Plus de deux ans après la fermeture de l’usine de Labastide-Saint-Pierre, sur les 270 anciens salariés qui ont porté plainte, une centaine a retrouvé un travail en contrat à durée indéterminée. «Avec cependant une perte moyenne d’environ 500 euros mensuels», fait remarquer Claude Blatgé, délégué CFE-CGC. Cent autres sont toujours demandeurs d’emploi et les 70 restants ne connaissent que des contrats à durée déterminée ou l’intérim. Pour les deux sites de Sylea-Valeo qui ont fermé leurs portes en Midi-Pyrénées, les reclassements en contrats à durée indéterminée des ouvrières le sont pour l’essentiel dans l’aide à domicile pour les personnes âgées, des travaux de nettoyage, des emplois dotés d’un nombre variable et insuffisant d’heures travaillées. «Valeo était l’un des plus gros employeurs du département, les dégâts causés par ces licenciements boursiers dans les familles sont considérables : il y a des décès par maladie, des couples qui explosent», écrit Claude Blatgé.
Pour contester la réalité des motifs économiques mis en avant par les dirigeants du groupe pour licencier et fermer les sites en France, les anciens salariés de Labastide-Saint-Pierre vont rappeler quelques résultats financiers significatifs accumulés par le groupe. Pour la seule année 2003, le résultat net a progressé de 34% par rapport à 2002 et les dividendes versés aux actionnaires ont été revalorisés de 5%. Pour 2004, le résultat net a connu une hausse de 17% et les dividendes de 4,8%. Considérant que le motif économique n’était pas avéré, la justice a condamné à plusieurs reprises le groupe Valeo.

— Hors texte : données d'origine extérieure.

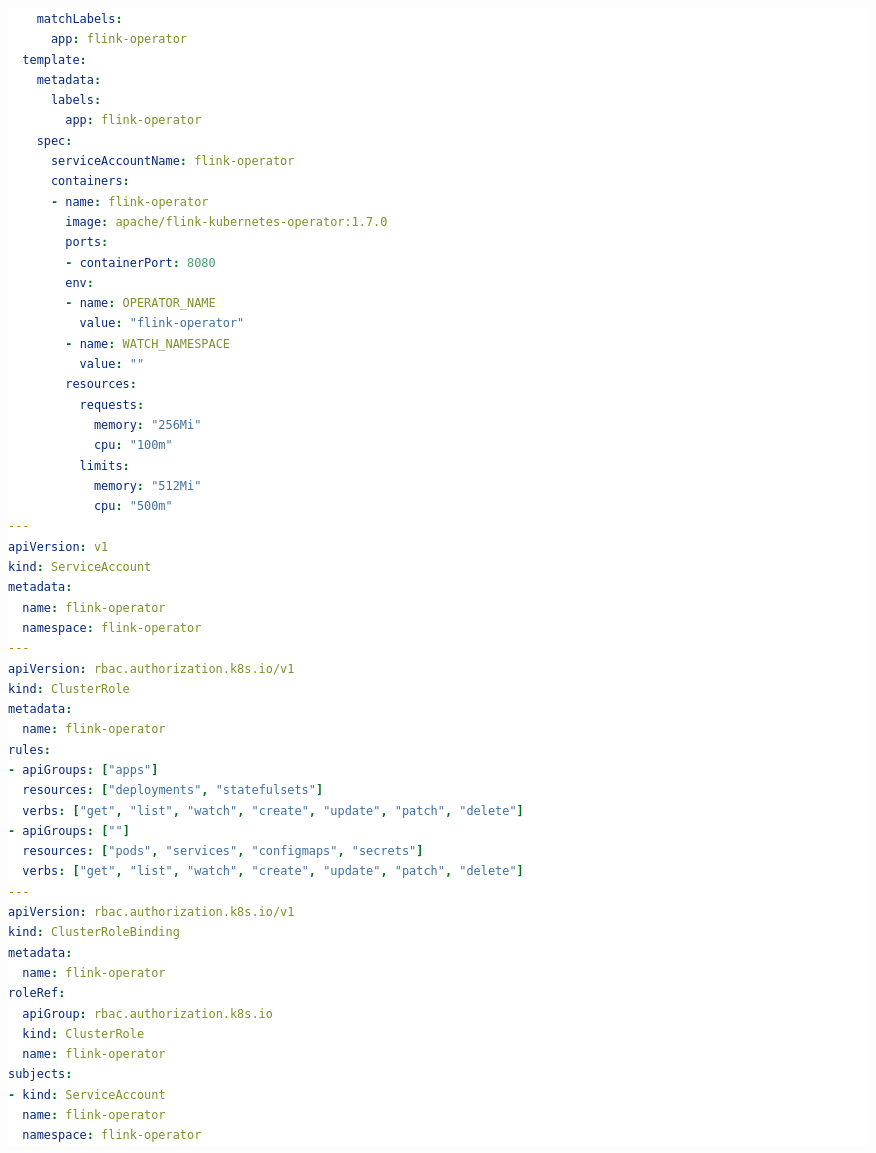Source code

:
 ```yaml
    matchLabels:
      app: flink-operator
  template:
    metadata:
      labels:
        app: flink-operator
    spec:
      serviceAccountName: flink-operator
      containers:
      - name: flink-operator
        image: apache/flink-kubernetes-operator:1.7.0
        ports:
        - containerPort: 8080
        env:
        - name: OPERATOR_NAME
          value: "flink-operator"
        - name: WATCH_NAMESPACE
          value: ""
        resources:
          requests:
            memory: "256Mi"
            cpu: "100m"
          limits:
            memory: "512Mi"
            cpu: "500m"
---
apiVersion: v1
kind: ServiceAccount
metadata:
  name: flink-operator
  namespace: flink-operator
---
apiVersion: rbac.authorization.k8s.io/v1
kind: ClusterRole
metadata:
  name: flink-operator
rules:
- apiGroups: ["apps"]
  resources: ["deployments", "statefulsets"]
  verbs: ["get", "list", "watch", "create", "update", "patch", "delete"]
- apiGroups: [""]
  resources: ["pods", "services", "configmaps", "secrets"]
  verbs: ["get", "list", "watch", "create", "update", "patch", "delete"]
---
apiVersion: rbac.authorization.k8s.io/v1
kind: ClusterRoleBinding
metadata:
  name: flink-operator
roleRef:
  apiGroup: rbac.authorization.k8s.io
  kind: ClusterRole
  name: flink-operator
subjects:
- kind: ServiceAccount
  name: flink-operator
  namespace: flink-operator
```
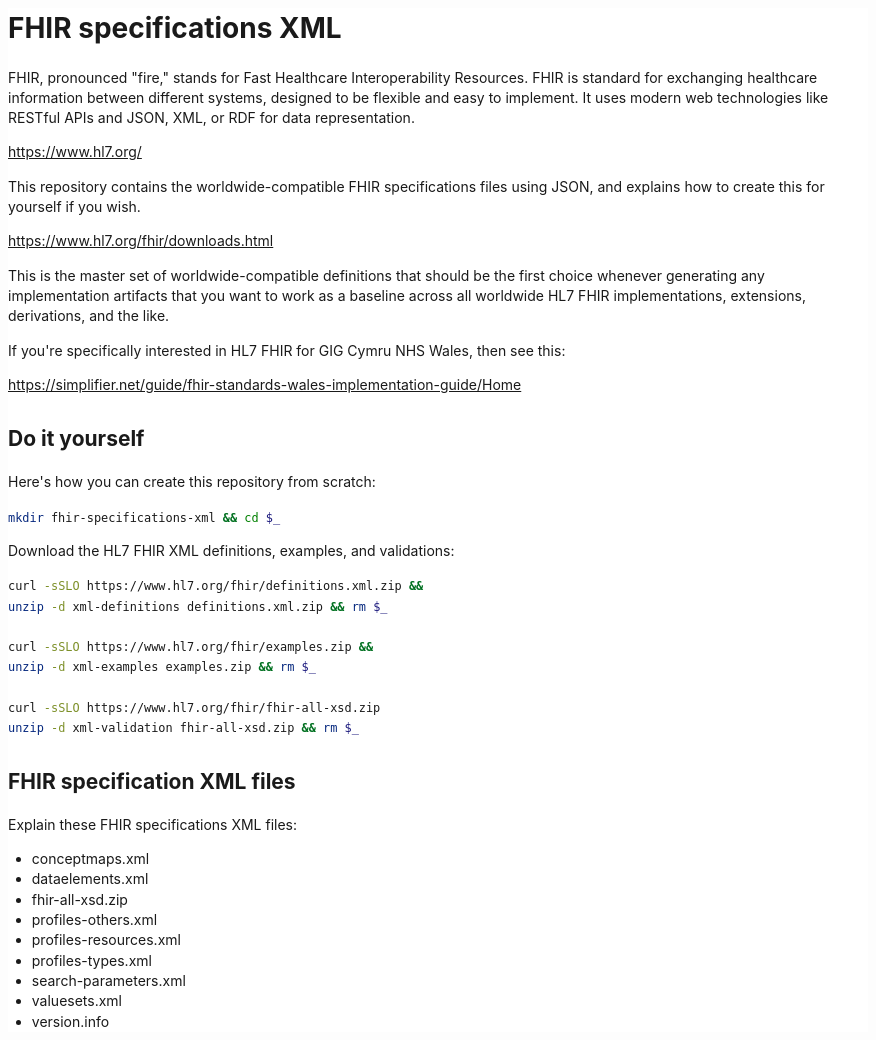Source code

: # FHIR specifications XML

FHIR, pronounced "fire," stands for Fast Healthcare Interoperability Resources. FHIR is standard for exchanging healthcare information between different systems, designed to be flexible and easy to implement. It uses modern web technologies like RESTful APIs and JSON, XML, or RDF for data representation.

<https://www.hl7.org/>

This repository contains the worldwide-compatible FHIR specifications files
using JSON, and explains how to create this for yourself if you wish.

<https://www.hl7.org/fhir/downloads.html>

This is the master set of worldwide-compatible definitions that should be the
first choice whenever generating any implementation artifacts that you want to
work as a baseline across all worldwide HL7 FHIR implementations, extensions,
derivations, and the like.

If you're specifically interested in HL7 FHIR for GIG Cymru NHS Wales, then see this:

<https://simplifier.net/guide/fhir-standards-wales-implementation-guide/Home>

## Do it yourself

Here's how you can create this repository from scratch:

```sh
mkdir fhir-specifications-xml && cd $_
```

Download the HL7 FHIR XML definitions, examples, and validations:

```sh
curl -sSLO https://www.hl7.org/fhir/definitions.xml.zip &&
unzip -d xml-definitions definitions.xml.zip && rm $_

curl -sSLO https://www.hl7.org/fhir/examples.zip &&
unzip -d xml-examples examples.zip && rm $_

curl -sSLO https://www.hl7.org/fhir/fhir-all-xsd.zip
unzip -d xml-validation fhir-all-xsd.zip && rm $_
```

## FHIR specification XML files

Explain these FHIR specifications XML files:

- conceptmaps.xml
- dataelements.xml
- fhir-all-xsd.zip
- profiles-others.xml
- profiles-resources.xml
- profiles-types.xml
- search-parameters.xml
- valuesets.xml
- version.info

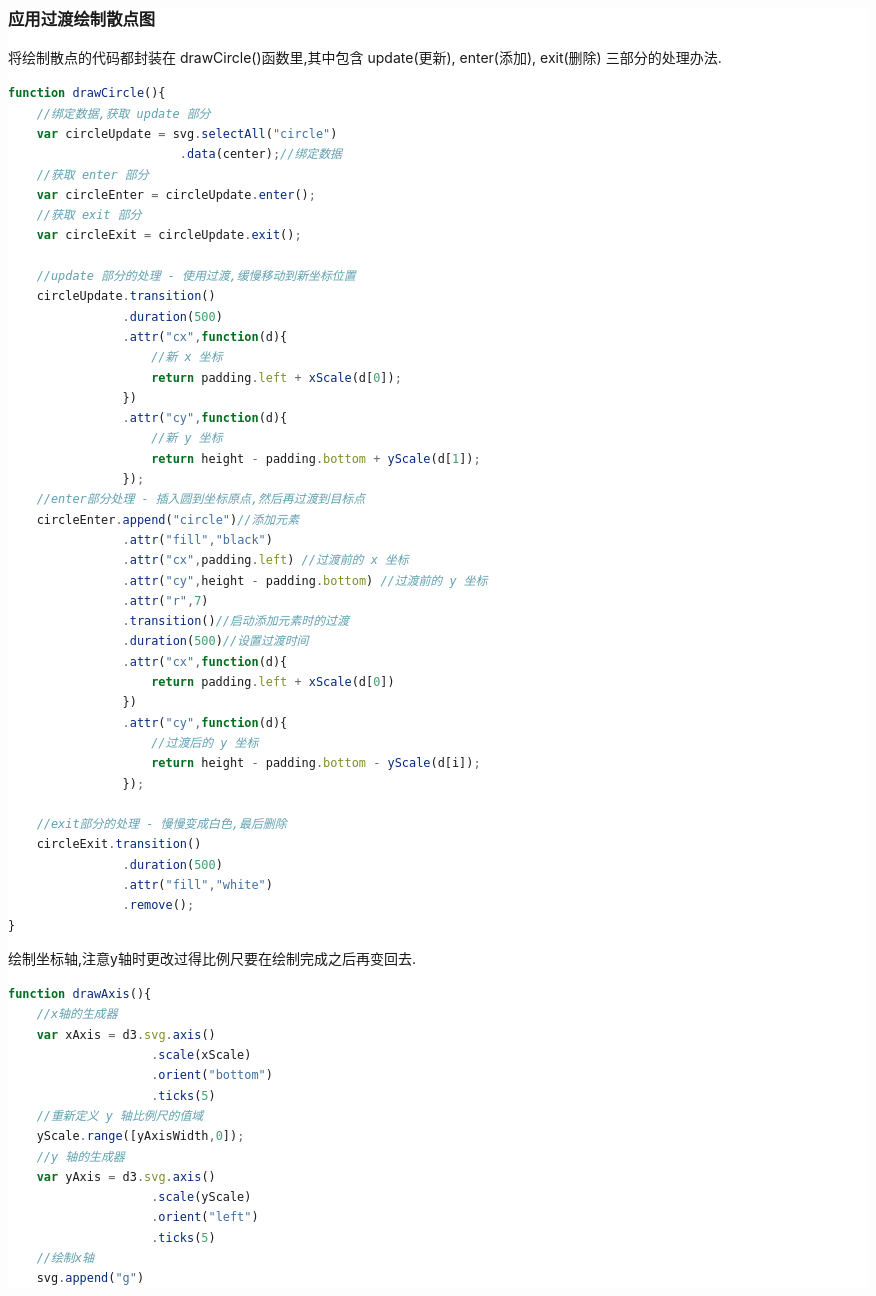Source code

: ### 应用过渡绘制散点图
将绘制散点的代码都封装在 drawCircle()函数里,其中包含 update(更新), enter(添加), exit(删除) 三部分的处理办法.
```js
function drawCircle(){
    //绑定数据,获取 update 部分
    var circleUpdate = svg.selectAll("circle")
                        .data(center);//绑定数据
    //获取 enter 部分
    var circleEnter = circleUpdate.enter();
    //获取 exit 部分
    var circleExit = circleUpdate.exit();
    
    //update 部分的处理 - 使用过渡,缓慢移动到新坐标位置
    circleUpdate.transition()
                .duration(500)
                .attr("cx",function(d){
                    //新 x 坐标
                    return padding.left + xScale(d[0]);
                })
                .attr("cy",function(d){
                    //新 y 坐标
                    return height - padding.bottom + yScale(d[1]);
                });
    //enter部分处理 - 插入圆到坐标原点,然后再过渡到目标点
    circleEnter.append("circle")//添加元素
                .attr("fill","black")
                .attr("cx",padding.left) //过渡前的 x 坐标
                .attr("cy",height - padding.bottom) //过渡前的 y 坐标
                .attr("r",7)
                .transition()//启动添加元素时的过渡
                .duration(500)//设置过渡时间
                .attr("cx",function(d){
                    return padding.left + xScale(d[0])
                })
                .attr("cy",function(d){
                    //过渡后的 y 坐标
                    return height - padding.bottom - yScale(d[i]);
                });

    //exit部分的处理 - 慢慢变成白色,最后删除
    circleExit.transition()
                .duration(500)
                .attr("fill","white")
                .remove();
}
```
绘制坐标轴,注意y轴时更改过得比例尺要在绘制完成之后再变回去.
```js
function drawAxis(){
    //x轴的生成器
    var xAxis = d3.svg.axis()
                    .scale(xScale)
                    .orient("bottom")
                    .ticks(5)
    //重新定义 y 轴比例尺的值域
    yScale.range([yAxisWidth,0]);
    //y 轴的生成器
    var yAxis = d3.svg.axis()
                    .scale(yScale)
                    .orient("left")
                    .ticks(5)
    //绘制x轴
    svg.append("g")
```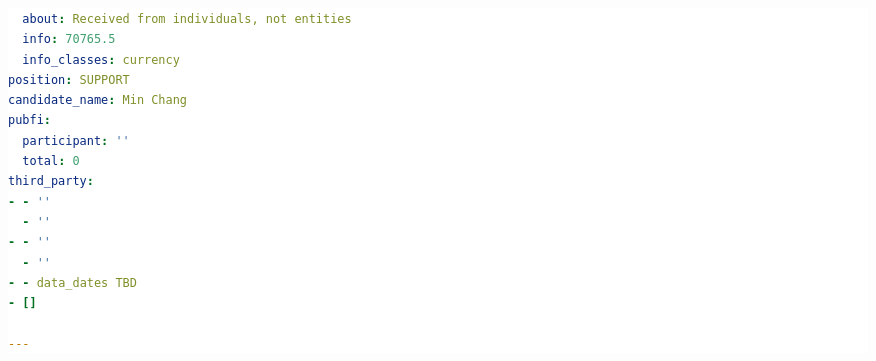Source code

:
 ```yaml
  about: Received from individuals, not entities
  info: 70765.5
  info_classes: currency
position: SUPPORT
candidate_name: Min Chang
pubfi:
  participant: ''
  total: 0
third_party:
- - ''
  - ''
- - ''
  - ''
- - data_dates TBD
- []

---
```



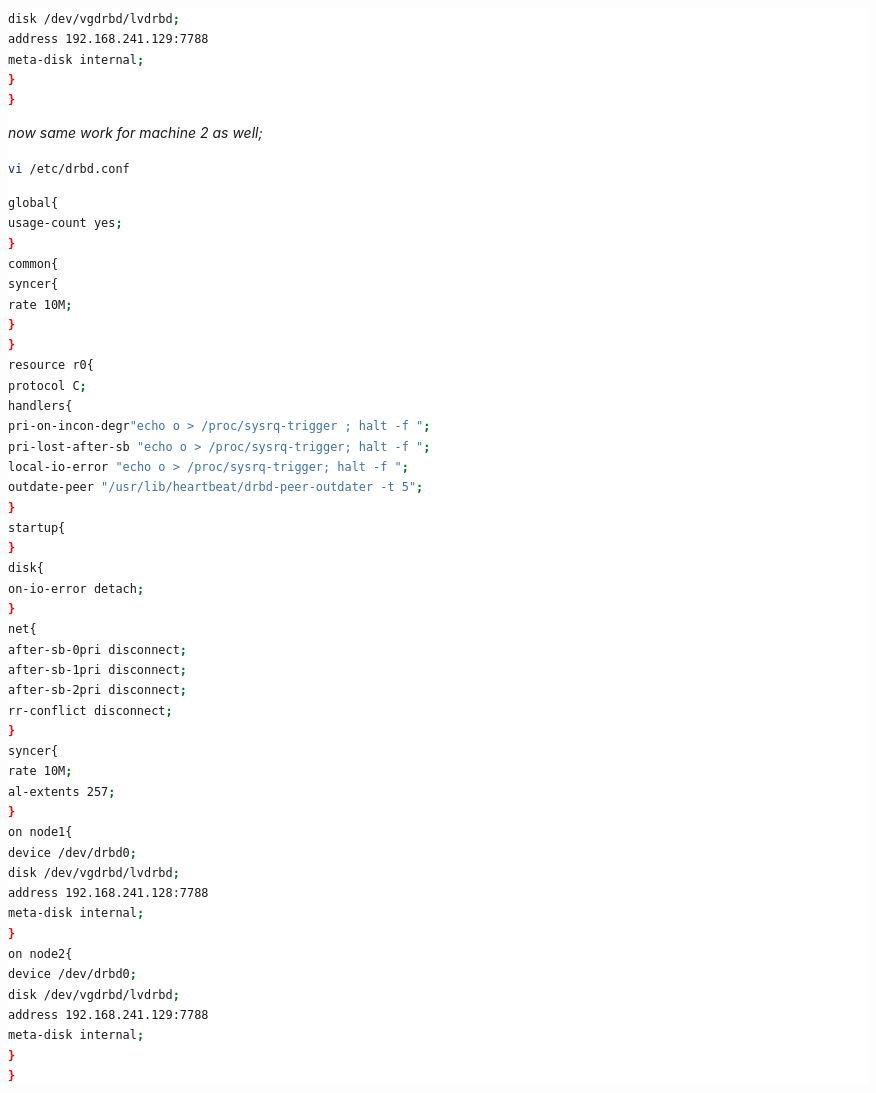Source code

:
 ```sh
disk /dev/vgdrbd/lvdrbd;
address 192.168.241.129:7788
meta-disk internal;
}
}

```

*now same work for machine 2 as well;*

```sh
vi /etc/drbd.conf
```


```sh
global{
usage-count yes;
}
common{
syncer{
rate 10M;
}
}
resource r0{
protocol C;
handlers{
pri-on-incon-degr"echo o > /proc/sysrq-trigger ; halt -f ";
pri-lost-after-sb "echo o > /proc/sysrq-trigger; halt -f ";
local-io-error "echo o > /proc/sysrq-trigger; halt -f ";
outdate-peer "/usr/lib/heartbeat/drbd-peer-outdater -t 5";
}
startup{
}
disk{
on-io-error detach;
}
net{
after-sb-0pri disconnect;
after-sb-1pri disconnect;
after-sb-2pri disconnect;
rr-conflict disconnect;
}
syncer{
rate 10M;
al-extents 257;
}
on node1{
device /dev/drbd0;
disk /dev/vgdrbd/lvdrbd;
address 192.168.241.128:7788
meta-disk internal;
}
on node2{
device /dev/drbd0;
disk /dev/vgdrbd/lvdrbd;
address 192.168.241.129:7788
meta-disk internal;
}
}
```
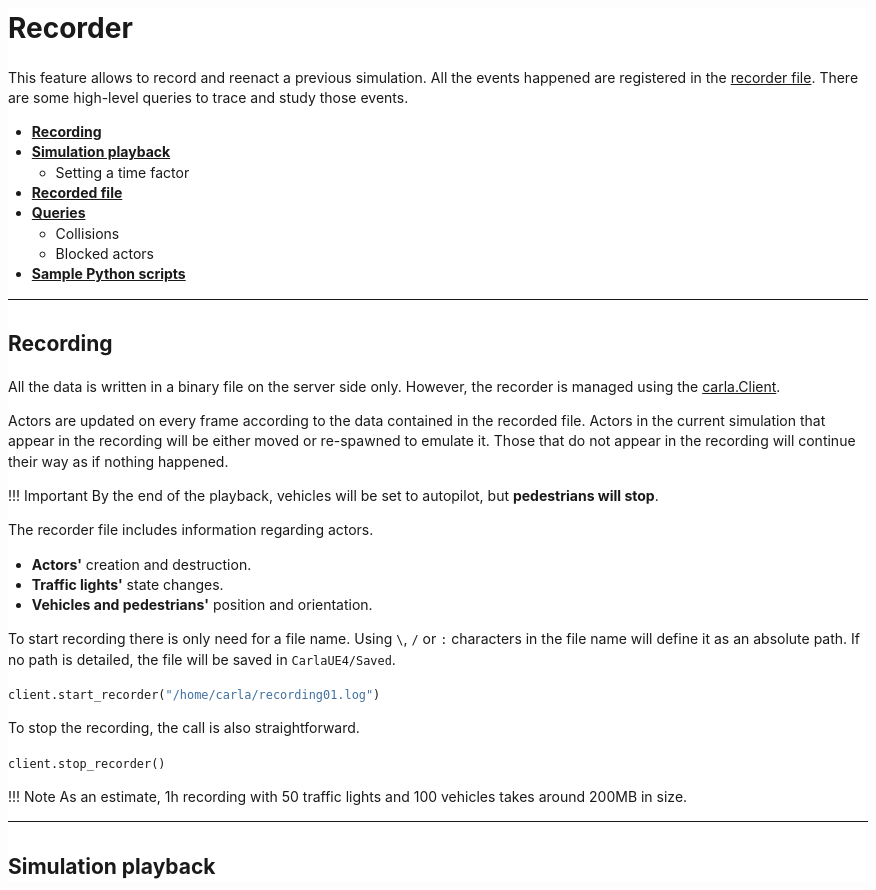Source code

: # Recorder  

This feature allows to record and reenact a previous simulation. All the events happened are registered in the [recorder file](ref_recorder_binary_file_format.md). There are some high-level queries to trace and study those events.  

* [__Recording__](#recording)  
* [__Simulation playback__](#simulation-playback)  
	* Setting a time factor  
* [__Recorded file__](#unreal-engine)  
* [__Queries__](#queries)  
	* Collisions  
	* Blocked actors  
* [__Sample Python scripts__](#sample-python-scripts)  

---
## Recording

All the data is written in a binary file on the server side only. However, the recorder is managed using the [carla.Client](python_api.md#carla.Client).  

Actors are updated on every frame according to the data contained in the recorded file. Actors in the current simulation that appear in the recording will be either moved or re-spawned to emulate it. Those that do not appear in the recording will continue their way as if nothing happened.  

!!! Important
    By the end of the playback, vehicles will be set to autopilot, but __pedestrians will stop__. 

The recorder file includes information regarding actors.  

* __Actors'__ creation and destruction.  
* __Traffic lights'__ state changes.  
* __Vehicles and pedestrians'__ position and orientation. 

To start recording there is only need for a file name. Using `\`, `/` or `:` characters in the file name will define it as an absolute path. If no path is detailed, the file will be saved in `CarlaUE4/Saved`.  

```py
client.start_recorder("/home/carla/recording01.log")
```

To stop the recording, the call is also straightforward.

```py
client.stop_recorder()
```

!!! Note
    As an estimate, 1h recording with 50 traffic lights and 100 vehicles takes around 200MB in size.

---
## Simulation playback
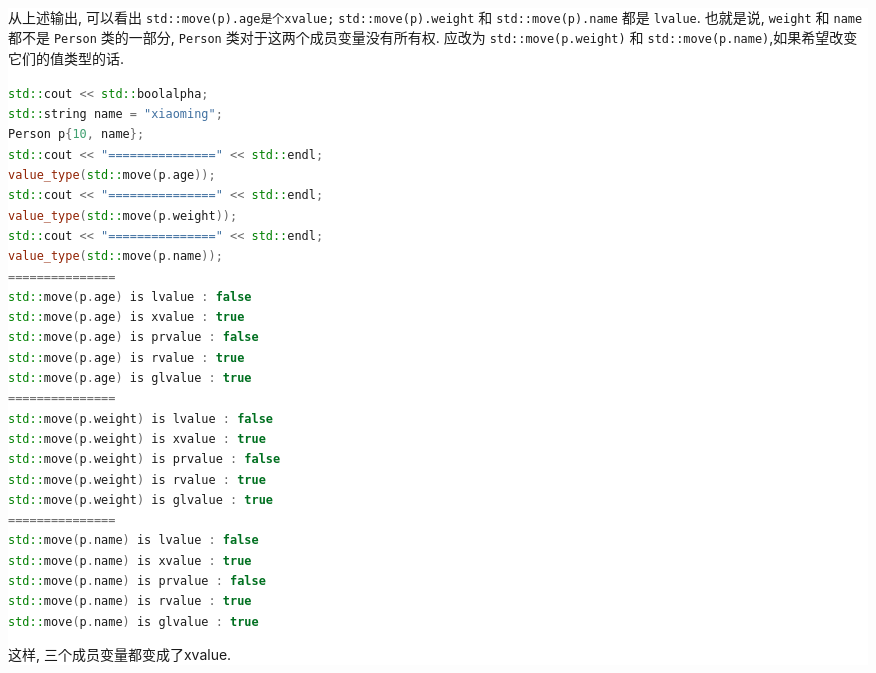从上述输出, 可以看出 `std::move(p).age是个xvalue;`
`std::move(p).weight` 和 `std::move(p).name` 都是 `lvalue`.
也就是说, `weight` 和 `name` 都不是 `Person` 类的一部分, `Person` 类对于这两个成员变量没有所有权.
应改为 `std::move(p.weight)` 和 `std::move(p.name)`,如果希望改变它们的值类型的话.

```cpp
std::cout << std::boolalpha;
std::string name = "xiaoming";
Person p{10, name};
std::cout << "===============" << std::endl;
value_type(std::move(p.age));
std::cout << "===============" << std::endl;
value_type(std::move(p.weight));
std::cout << "===============" << std::endl;
value_type(std::move(p.name));
===============
std::move(p.age) is lvalue : false
std::move(p.age) is xvalue : true
std::move(p.age) is prvalue : false
std::move(p.age) is rvalue : true
std::move(p.age) is glvalue : true
===============
std::move(p.weight) is lvalue : false
std::move(p.weight) is xvalue : true
std::move(p.weight) is prvalue : false
std::move(p.weight) is rvalue : true
std::move(p.weight) is glvalue : true
===============
std::move(p.name) is lvalue : false
std::move(p.name) is xvalue : true
std::move(p.name) is prvalue : false
std::move(p.name) is rvalue : true
std::move(p.name) is glvalue : true
```

这样, 三个成员变量都变成了xvalue.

En 2002, la Cour de cassation a confirmé l’arrêt de la cour d’appel de Rouen estimant que la suppression du site Valeo «n’était pas nécessaire à la sauvegarde de la compétitivité du secteur signalisation de l’entreprise». L’été dernier, les Prud’hommes de Dreux ont également pris des décisions d’annulation de licenciements d’anciens salariés de l’usine située dans l’Eure-et-Loir.